Until then, I will try to be faithful. I will write as I know and learn and practice. I will get better and closer to the real meanings of things. Still, I won’t reach that place where words are rendered useless, though I long for that time.


The Big Game

The big game. A bunch of oversized men on illegal muscle stimulants. Bats cracking and helmets smashing. A gaggle of mid-twenties guys in tight pants, spitting and packing chew. The big game is approaching. It’s still weeks away, but you can tell it is getting closer. The grocery stores tell us: a spinnable tower of useless sports rousers grace each entry. Every radio and television station gives countless hours of coverage to everyone from the coach to the guy who cleans up that spat and packed chew.

The questions are always the same, Who’s dominating this year? How do you guys feel going into the big game? What are you doing to prepare? And the answers are just as high and philosophic: 1.) we are 2.) confident and 3.) focusing on the game. Same answers every single time. There is no change in the way they answer the same monotonous inquiries. It is simply a different player in a different jersey on a different day.

The frenzied hysteria approaching the big game is worth millions and millions of dollars in advertising, television airtime, big game paraphernalia, not to mention the tickets themselves. Which, of course, depends on the tickets you are referring to: the pre-game, game or post-game festivities.

Just think how much better off we are investing so much into the big game. I cannot remember which teams played last year. But I can tell you what I ate that night. I cannot tell you if T.O. was reinjured, but I could tell you at who’s house we were watching him. I will not be able to recall the score, but I will jump up and exclaim it was ME! who scored a triple Yahtzee during halftime.

It is not so much the big game that we crave, rather the anticipation buried beneath the drone of computers and too-long workdays and our own boredom. In the anticipation, we find others also gathered helplessly hoping for camaraderie, community and connectedness. It is refreshing to have a delicate pat on the bottom in the spirit of anticipation.

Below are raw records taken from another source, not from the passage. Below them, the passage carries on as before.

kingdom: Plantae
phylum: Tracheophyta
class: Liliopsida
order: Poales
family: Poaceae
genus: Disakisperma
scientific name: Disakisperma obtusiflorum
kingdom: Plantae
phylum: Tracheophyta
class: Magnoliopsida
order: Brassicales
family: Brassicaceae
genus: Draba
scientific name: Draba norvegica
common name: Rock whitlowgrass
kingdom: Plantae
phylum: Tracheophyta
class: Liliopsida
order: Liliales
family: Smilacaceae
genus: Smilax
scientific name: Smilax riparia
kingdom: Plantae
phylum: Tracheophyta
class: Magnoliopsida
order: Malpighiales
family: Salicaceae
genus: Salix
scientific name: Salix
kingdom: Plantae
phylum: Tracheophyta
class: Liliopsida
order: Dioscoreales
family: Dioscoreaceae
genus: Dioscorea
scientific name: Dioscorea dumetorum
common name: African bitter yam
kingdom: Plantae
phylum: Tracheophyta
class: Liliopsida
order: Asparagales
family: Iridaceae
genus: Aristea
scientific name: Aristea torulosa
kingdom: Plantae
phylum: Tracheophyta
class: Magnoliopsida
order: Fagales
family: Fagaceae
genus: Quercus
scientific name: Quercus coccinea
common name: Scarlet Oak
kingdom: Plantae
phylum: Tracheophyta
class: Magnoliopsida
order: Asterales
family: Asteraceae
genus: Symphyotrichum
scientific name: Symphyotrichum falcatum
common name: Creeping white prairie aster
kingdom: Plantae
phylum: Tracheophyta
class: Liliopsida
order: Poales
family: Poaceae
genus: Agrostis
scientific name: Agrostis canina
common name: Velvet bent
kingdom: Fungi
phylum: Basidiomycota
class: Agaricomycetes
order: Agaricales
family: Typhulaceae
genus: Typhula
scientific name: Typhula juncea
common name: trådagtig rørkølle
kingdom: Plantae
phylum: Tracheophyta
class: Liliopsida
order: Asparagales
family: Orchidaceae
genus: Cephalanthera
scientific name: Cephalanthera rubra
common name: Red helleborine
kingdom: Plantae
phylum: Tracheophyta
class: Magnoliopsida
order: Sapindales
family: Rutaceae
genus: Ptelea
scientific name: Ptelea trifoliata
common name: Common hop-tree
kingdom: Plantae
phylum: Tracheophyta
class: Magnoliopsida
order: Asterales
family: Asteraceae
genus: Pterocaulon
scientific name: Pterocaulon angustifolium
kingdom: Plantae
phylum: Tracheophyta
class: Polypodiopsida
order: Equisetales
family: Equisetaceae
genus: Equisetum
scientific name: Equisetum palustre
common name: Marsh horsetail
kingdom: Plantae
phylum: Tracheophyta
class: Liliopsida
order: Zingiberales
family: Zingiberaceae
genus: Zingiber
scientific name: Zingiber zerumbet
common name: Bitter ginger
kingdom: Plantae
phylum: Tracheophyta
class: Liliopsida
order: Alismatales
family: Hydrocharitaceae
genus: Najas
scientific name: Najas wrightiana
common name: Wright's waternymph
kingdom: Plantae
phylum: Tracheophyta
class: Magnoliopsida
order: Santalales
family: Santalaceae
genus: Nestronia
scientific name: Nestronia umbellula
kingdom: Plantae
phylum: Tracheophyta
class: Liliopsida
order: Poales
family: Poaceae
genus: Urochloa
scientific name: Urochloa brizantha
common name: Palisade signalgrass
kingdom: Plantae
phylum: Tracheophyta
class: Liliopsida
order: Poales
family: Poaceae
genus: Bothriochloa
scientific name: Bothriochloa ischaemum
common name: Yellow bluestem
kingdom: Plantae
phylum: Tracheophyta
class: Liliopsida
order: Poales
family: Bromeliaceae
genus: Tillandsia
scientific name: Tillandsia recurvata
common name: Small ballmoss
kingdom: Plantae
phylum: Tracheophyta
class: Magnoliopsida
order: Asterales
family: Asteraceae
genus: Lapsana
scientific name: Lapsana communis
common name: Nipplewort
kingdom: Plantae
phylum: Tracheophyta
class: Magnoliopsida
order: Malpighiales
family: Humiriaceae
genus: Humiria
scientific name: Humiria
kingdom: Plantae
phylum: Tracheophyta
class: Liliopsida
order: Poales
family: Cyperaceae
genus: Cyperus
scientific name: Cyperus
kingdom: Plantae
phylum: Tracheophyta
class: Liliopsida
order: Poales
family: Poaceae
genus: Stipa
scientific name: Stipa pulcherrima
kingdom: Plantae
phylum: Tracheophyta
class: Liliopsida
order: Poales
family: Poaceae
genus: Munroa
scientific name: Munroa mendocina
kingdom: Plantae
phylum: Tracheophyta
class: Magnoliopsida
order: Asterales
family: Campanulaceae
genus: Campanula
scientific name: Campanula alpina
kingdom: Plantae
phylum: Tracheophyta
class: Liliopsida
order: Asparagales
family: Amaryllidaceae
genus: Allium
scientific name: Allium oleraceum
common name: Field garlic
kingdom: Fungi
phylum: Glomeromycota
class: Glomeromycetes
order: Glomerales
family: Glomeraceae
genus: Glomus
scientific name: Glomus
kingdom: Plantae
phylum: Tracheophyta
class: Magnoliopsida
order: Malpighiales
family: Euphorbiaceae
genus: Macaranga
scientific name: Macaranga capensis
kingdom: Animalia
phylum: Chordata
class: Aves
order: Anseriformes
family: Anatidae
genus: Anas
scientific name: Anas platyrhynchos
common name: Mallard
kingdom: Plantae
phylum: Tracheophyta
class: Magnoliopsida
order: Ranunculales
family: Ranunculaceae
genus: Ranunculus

Hey Mr. Overpaid sports guy? It does not matter who wins. The world does not depend on the spread. We forget the scores tomorrow. We only care that there is a game. The significant event comes in laughing around a bowl of chips, sending e-mails to the gang about Chris falling into the coffee table while re-enacting the big catch and the heart-to-heart in the other room that had nothing to do with any game anywhere.

The big game simply reveals our natural need to be together. If it were not the big game, it would have to be something. All kinds of people, some with criminal backgrounds, some with sordid sexual histories, they all gather around the big game. Perhaps a birth or a wedding or an out-of-this-world baby in a manger. Something.

It stirs us to rally. It gets us to stand behind something. It gets some to just stand.